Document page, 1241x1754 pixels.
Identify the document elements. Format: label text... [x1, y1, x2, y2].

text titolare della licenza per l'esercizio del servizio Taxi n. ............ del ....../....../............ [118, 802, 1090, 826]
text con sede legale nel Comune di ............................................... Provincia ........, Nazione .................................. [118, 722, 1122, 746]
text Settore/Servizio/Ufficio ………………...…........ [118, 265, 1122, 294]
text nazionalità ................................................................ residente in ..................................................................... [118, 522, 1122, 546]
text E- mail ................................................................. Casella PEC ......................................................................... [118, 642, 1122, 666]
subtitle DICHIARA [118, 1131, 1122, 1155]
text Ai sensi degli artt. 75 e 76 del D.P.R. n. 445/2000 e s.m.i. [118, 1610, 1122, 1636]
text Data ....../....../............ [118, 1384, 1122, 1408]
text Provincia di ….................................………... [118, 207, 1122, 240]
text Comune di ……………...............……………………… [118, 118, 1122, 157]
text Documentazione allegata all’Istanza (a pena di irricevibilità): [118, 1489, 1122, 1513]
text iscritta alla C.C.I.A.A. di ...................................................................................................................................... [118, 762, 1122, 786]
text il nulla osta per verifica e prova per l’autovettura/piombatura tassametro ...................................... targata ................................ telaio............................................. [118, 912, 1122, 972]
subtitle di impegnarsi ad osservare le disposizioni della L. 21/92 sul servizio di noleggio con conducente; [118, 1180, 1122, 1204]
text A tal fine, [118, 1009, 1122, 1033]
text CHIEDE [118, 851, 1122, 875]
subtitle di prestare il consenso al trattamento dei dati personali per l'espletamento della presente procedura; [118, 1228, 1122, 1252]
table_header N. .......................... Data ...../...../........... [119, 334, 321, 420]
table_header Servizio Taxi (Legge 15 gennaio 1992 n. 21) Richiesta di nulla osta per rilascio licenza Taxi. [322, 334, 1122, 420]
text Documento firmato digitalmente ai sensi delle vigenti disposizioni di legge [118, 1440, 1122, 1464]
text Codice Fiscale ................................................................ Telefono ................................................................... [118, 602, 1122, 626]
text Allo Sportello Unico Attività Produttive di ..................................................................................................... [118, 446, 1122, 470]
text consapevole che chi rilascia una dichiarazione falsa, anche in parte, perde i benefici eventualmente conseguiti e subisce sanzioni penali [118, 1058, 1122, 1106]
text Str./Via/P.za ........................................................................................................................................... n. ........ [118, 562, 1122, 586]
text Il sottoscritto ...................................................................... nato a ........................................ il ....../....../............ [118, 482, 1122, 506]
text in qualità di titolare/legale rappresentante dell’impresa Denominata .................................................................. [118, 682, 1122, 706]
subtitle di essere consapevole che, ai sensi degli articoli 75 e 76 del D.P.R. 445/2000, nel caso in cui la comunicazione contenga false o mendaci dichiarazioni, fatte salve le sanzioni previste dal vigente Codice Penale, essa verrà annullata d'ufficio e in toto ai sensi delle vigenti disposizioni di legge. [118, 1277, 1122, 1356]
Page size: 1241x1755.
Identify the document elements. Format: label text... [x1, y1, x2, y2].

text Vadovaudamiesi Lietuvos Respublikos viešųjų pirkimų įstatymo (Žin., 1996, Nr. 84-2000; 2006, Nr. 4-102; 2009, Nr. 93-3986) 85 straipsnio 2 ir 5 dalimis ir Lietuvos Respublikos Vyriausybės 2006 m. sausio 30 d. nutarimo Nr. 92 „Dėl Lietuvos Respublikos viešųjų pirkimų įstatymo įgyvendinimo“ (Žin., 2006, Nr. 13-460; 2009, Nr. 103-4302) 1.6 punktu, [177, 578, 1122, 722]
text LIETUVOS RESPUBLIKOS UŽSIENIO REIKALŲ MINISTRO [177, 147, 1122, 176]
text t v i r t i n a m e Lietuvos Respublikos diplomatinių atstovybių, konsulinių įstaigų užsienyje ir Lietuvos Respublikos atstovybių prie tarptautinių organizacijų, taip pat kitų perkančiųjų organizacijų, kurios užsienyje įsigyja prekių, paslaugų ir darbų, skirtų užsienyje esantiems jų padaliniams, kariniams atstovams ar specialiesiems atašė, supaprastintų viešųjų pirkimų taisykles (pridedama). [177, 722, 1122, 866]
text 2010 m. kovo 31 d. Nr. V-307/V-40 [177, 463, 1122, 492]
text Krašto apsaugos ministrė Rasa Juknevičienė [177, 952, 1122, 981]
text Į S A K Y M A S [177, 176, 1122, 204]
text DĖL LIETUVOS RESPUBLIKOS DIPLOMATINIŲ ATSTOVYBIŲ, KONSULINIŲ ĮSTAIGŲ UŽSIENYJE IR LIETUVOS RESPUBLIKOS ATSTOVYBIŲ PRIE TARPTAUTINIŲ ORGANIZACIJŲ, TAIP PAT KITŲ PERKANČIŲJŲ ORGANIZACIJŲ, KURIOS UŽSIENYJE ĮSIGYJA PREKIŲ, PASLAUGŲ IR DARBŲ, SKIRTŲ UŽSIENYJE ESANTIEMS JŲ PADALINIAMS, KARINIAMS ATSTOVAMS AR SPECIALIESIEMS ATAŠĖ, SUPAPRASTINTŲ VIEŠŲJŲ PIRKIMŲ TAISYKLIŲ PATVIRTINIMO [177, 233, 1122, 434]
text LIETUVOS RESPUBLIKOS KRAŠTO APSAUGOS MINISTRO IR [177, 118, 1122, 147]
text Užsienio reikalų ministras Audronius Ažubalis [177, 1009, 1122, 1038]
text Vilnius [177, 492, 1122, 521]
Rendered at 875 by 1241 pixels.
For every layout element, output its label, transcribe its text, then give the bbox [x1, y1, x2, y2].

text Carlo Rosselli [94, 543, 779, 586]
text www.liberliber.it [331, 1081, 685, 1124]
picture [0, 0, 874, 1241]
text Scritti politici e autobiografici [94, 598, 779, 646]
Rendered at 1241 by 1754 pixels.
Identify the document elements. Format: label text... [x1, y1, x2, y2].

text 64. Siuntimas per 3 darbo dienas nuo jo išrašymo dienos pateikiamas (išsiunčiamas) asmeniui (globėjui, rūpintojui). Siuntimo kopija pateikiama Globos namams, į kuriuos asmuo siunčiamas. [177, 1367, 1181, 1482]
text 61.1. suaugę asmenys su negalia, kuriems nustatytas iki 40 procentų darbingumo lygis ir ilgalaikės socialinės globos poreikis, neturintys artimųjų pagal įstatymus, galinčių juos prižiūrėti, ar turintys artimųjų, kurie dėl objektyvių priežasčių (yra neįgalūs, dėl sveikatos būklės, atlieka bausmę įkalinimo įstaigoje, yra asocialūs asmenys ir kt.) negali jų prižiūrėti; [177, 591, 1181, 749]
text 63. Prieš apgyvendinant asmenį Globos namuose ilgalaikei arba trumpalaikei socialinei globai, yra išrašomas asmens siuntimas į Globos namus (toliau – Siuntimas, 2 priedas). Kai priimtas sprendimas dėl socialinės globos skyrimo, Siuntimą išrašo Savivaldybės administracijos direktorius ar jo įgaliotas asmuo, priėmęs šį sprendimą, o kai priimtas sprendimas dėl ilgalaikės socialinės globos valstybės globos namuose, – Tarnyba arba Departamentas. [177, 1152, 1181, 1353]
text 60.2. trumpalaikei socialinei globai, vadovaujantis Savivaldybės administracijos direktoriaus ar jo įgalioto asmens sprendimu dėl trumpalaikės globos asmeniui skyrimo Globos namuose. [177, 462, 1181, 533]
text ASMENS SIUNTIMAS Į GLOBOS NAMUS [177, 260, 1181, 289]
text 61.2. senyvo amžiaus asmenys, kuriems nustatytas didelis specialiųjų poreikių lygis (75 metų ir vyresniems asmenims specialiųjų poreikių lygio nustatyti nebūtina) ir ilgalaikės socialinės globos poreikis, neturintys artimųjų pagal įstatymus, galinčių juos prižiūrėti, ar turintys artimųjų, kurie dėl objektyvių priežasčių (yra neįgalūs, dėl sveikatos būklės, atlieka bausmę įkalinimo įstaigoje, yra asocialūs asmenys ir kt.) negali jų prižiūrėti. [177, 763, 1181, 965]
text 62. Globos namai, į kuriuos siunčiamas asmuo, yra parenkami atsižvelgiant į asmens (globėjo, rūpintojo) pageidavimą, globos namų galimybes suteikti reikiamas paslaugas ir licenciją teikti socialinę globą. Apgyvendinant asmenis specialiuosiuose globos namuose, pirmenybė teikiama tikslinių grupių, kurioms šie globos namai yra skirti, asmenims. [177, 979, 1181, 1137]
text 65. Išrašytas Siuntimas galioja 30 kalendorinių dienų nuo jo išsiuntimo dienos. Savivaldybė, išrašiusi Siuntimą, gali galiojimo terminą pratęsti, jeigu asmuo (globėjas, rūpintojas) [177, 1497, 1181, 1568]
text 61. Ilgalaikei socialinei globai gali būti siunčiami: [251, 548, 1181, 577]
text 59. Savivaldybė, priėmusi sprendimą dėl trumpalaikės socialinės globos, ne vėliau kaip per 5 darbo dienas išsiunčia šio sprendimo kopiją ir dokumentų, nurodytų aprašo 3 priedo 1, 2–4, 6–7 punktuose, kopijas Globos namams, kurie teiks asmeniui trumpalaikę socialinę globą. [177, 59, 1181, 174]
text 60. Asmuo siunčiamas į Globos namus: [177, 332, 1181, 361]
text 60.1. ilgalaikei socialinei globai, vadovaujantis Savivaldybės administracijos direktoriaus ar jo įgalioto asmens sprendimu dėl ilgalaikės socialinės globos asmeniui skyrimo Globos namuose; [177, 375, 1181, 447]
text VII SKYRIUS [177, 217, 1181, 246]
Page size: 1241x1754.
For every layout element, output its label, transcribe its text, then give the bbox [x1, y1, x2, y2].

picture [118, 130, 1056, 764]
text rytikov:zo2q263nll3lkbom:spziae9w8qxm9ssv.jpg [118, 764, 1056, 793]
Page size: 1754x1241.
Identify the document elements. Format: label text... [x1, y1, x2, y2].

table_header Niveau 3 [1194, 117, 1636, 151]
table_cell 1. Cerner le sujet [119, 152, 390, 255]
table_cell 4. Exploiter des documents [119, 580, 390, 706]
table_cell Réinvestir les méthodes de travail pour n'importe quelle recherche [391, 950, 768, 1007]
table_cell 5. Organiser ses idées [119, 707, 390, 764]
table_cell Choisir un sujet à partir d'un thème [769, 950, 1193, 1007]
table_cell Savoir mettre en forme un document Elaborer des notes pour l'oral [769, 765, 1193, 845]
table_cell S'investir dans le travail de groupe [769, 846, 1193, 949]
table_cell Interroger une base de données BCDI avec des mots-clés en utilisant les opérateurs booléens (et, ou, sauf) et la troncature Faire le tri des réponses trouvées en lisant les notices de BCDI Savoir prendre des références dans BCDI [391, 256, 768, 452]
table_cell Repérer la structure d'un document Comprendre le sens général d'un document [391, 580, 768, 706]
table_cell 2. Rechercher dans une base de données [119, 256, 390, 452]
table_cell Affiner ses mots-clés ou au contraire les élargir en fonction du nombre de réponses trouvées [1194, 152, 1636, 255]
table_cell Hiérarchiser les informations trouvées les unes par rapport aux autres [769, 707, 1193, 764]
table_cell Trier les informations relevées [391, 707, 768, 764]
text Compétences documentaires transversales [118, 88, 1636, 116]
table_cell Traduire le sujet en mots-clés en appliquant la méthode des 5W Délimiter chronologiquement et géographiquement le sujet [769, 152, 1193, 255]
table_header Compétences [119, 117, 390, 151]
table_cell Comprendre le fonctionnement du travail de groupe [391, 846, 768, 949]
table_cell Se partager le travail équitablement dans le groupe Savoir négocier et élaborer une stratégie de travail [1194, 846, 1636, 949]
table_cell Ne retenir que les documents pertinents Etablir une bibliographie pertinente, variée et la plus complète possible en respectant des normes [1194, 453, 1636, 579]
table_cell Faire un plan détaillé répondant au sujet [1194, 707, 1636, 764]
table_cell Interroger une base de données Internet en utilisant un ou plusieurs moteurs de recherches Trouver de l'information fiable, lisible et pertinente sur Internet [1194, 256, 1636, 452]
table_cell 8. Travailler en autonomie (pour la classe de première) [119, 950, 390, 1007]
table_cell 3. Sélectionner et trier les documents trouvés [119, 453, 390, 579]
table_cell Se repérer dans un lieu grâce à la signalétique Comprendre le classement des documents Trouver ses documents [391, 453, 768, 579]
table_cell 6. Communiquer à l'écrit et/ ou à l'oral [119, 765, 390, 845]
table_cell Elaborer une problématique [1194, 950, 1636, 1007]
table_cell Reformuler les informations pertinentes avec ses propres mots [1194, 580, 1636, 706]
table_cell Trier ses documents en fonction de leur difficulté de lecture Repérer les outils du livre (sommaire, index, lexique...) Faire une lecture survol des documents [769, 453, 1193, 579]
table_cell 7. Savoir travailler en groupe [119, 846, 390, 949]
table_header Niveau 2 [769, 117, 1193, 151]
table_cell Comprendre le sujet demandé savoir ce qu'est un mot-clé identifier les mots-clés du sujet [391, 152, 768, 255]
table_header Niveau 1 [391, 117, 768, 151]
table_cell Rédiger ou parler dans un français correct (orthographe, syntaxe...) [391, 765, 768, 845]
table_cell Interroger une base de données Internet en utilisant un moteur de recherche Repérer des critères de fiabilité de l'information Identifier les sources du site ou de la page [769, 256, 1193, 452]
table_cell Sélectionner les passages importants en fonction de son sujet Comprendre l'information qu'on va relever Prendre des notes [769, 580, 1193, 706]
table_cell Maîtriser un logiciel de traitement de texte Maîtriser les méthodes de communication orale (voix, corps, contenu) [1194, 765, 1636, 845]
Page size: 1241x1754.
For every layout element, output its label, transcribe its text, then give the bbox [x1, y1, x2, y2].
******************************
# TASK TO COMPLETE
State how many lines in the material above contain the string "Data", giving the number alone.

# TASK RESULT
2